What you need to do: Please count the lines in the data below that contain the word "Newsletter", treating case as significant, and reply with the number only.
---- Records supplied
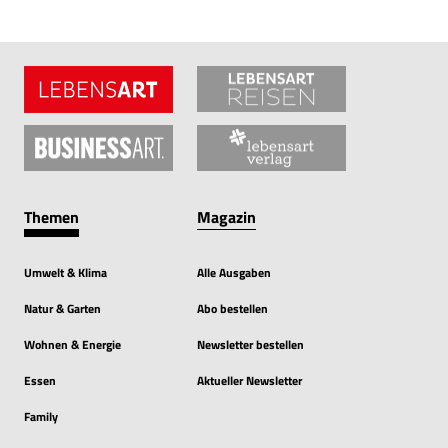
Themen
Magazin
Umwelt & Klima
Alle Ausgaben
Natur & Garten
Abo bestellen
Wohnen & Energie
Newsletter bestellen
Essen
Aktueller Newsletter
Family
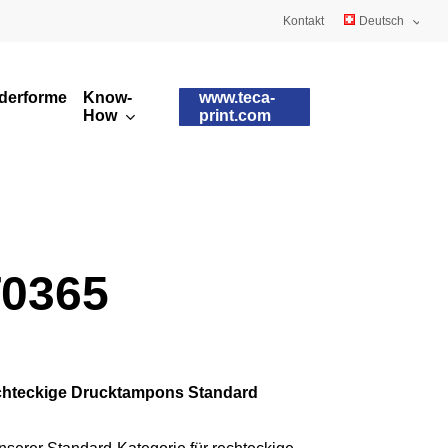
Kontakt
Deutsch
English
derformen
Know-
www.teca-
Français
How
print.com
Kundenspezifische
Tamponqualitäten
Tampons
Tamponformen
Runddrucktampons
0365
hteckige Drucktampons Standard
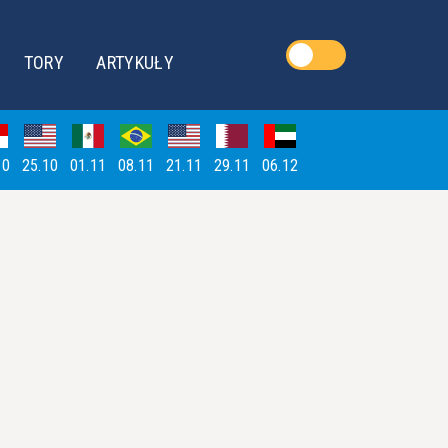
TORY
ARTYKUŁY
10
25.10
01.11
08.11
21.11
29.11
06.12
--------
Answer box: 2